La mirada ajena sobre los eternos problemas

0

Es muy interesante el cuaderno que ha dedicado la Fundación Democracia y Gobierno Local a “las reformas locales en el entorno comparado” (coordinado por García Rubio) con aportaciones de plumas valiosas, entre ellas la del máximo especialista portugués en Administración local, Antonio Cândido de Oliveira, un gran amigo de España y un experto en nuestro Derecho.

También porque se incluye un artículo de Hellmut Wollmann, profesor en Berlín, que demuestra sus conocimientos sobre nuestra realidad cuando analiza la reforma local última española con los ojos de un estudioso alemán.
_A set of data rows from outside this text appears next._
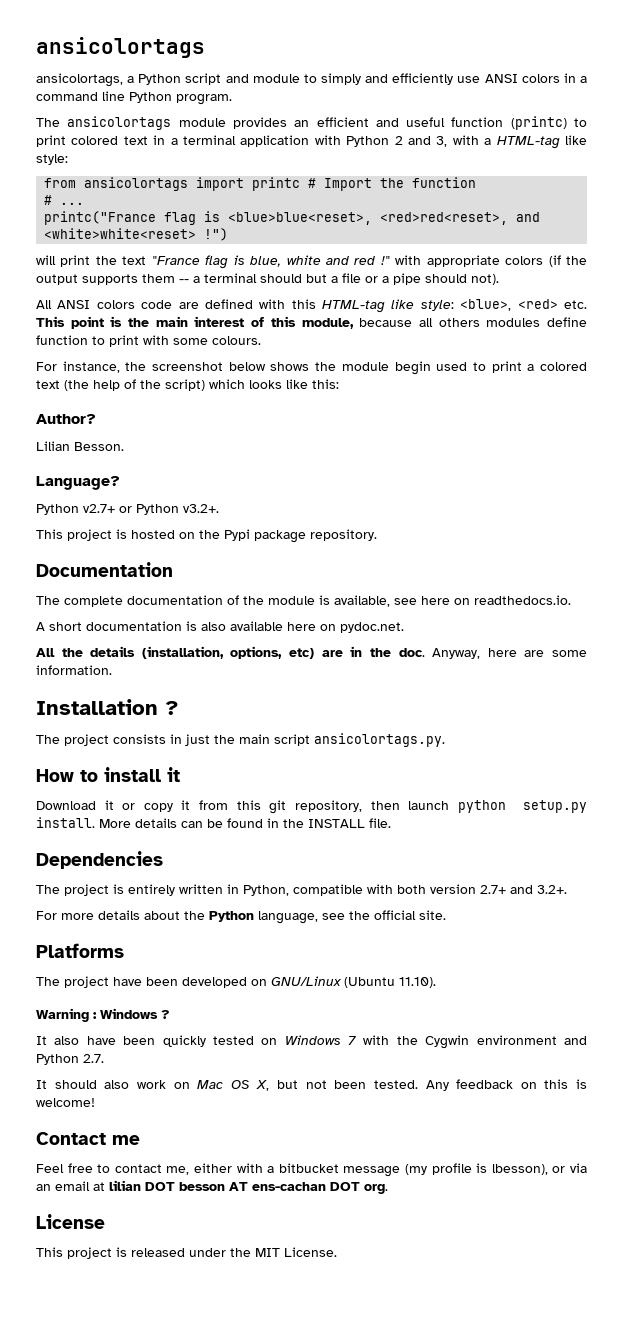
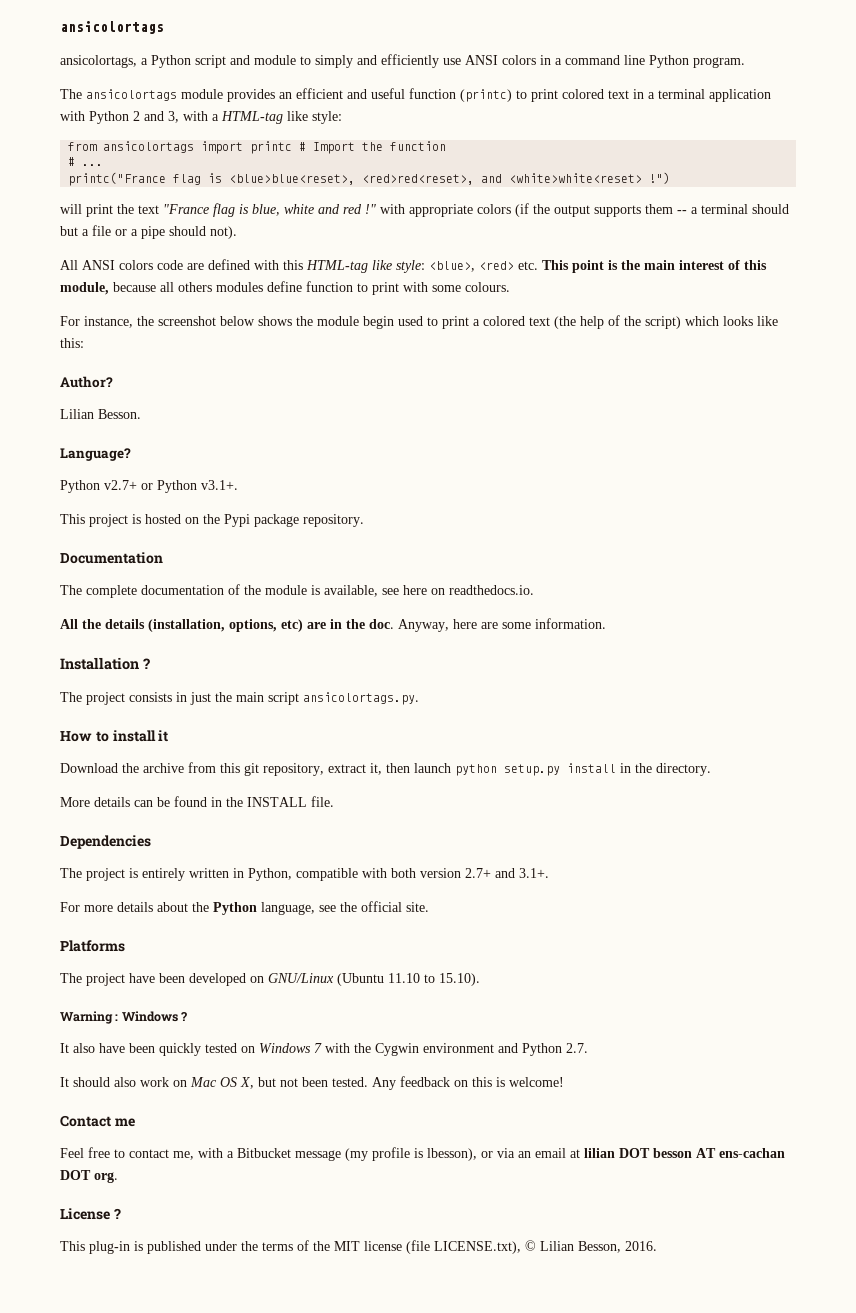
[183,504,219,513] v3.2+. -> [201,480,238,490] v3.1+.
[36,621,404,633] // A short documentation is also available here on pydoc.net. -> (534, 590) none
[104,800,191,812] it or copy it -> [122,763,184,773] the archive
(362, 806) none -> [328,763,382,775] extract it,
[36,817,95,828] install. -> [567,763,711,776] install in the directory. //
[537,885,567,894] 3.2+. -> [519,868,549,878] 3.1+.
[399,977,436,988] 11.10). -> [388,973,480,986] 11.10 to 15.10).
[194,1163,339,1173] either with a bitbucket -> [198,1148,291,1158] with a Bitbucket
[36,1247,337,1259] // This project is released under the MIT License. -> [113,1208,121,1219] [60,1240,657,1254] ? // This plug-in is published under the terms of the MIT license (file LICENSE.txt), © Lilian Besson, 2016.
Dos puntos son de interés para nosotros.

El primero es el del mapa municipal. Destaca Wollmann cómo existen dos modelos en Europa, el “noreuropeo” y el “sureuropeo”. ¿En qué consisten sus diferencias? Básicamente en el hecho de que el primero no confía en la voluntad de los municipios su posible fusión sino que atribuye a los parlamentos (nacional o regionales) un “poder coercitivo” determinante para decidir acerca de sus límites y tamaño y ello porque tales parlamentos son “intérpretes de una racionalidad colectiva superior a la racionalidad local”.

En el modelo “sureuropeo”, por el contrario, prima la voluntariedad. Es el caso de España como ya he comentado en este blog donde la nueva ley vuelve a fiar al buen criterio de alcaldes y concejales estas decisiones lo que asegura, a mi juicio, que todo seguirá igual. Nuestros vecinos, los franceses, siempre han sido también muy respetuosos -en este negocio- con la autonomía municipal. Y así les ha ido pues han tenido que sortear la obstinación de los ediles con alambicadas figuras asociativas intermunicipales. Una tradición que parece romperse con la legislación del Gobierno de Hollande de 2014, patrocinador de medidas dictadas desde los Consejos de Ministros de la República, vista la tenaz pereza de las instancias locales. Preciso es recordar que en Francia es posible lo que se llama la “acumulación de mandatos” que permite compatibilizar las responsabilidades de alcalde y parlamentario nacional. Lo que es frecuente en la práctica por lo que los alcaldes constituyen un grupo de presión indestructible en el funcionamiento de las Cámaras y, por consiguiente, en la producción legislativa.

En el caso alemán, Wollmann explica cómo son los Länder los competentes para, a través de sus leyes, y por tanto de forma coercitiva, definir el mapa territorial y la población mínima de las entidades municipales. Esto se hizo en la República federal y después -en parecidos términos- en los territorios de la extinta República Democrática.

En fin, Wollmann alude a otro asunto muy relevante que se está produciendo en Alemania y es el conocido como “remunicipalización” de servicios: actividades y funciones que habían sido privatizadas, sectores ocupados por agentes y empresarios privados, vuelven a la disciplina pública y, en concreto, a la municipal. Ello permite que, desde la Administración, se ejerza un mayor control, se vigile mejor la calidad de los servicios y se fijen precios incluyendo objetivos de caràcter ecológico o social e incluso se persiga a veces un “beneficio financiero” que sirve para “hacer caja” y financiar otros servicios deficitarios (entre los que se señala habitualmente el del transporte local).

Muchas de estas medidas han sido sometidas a consulta de la población por la via de referendos locales con resutados dispares. Habrá que ocuparse de estas experiencias en otra ocasión.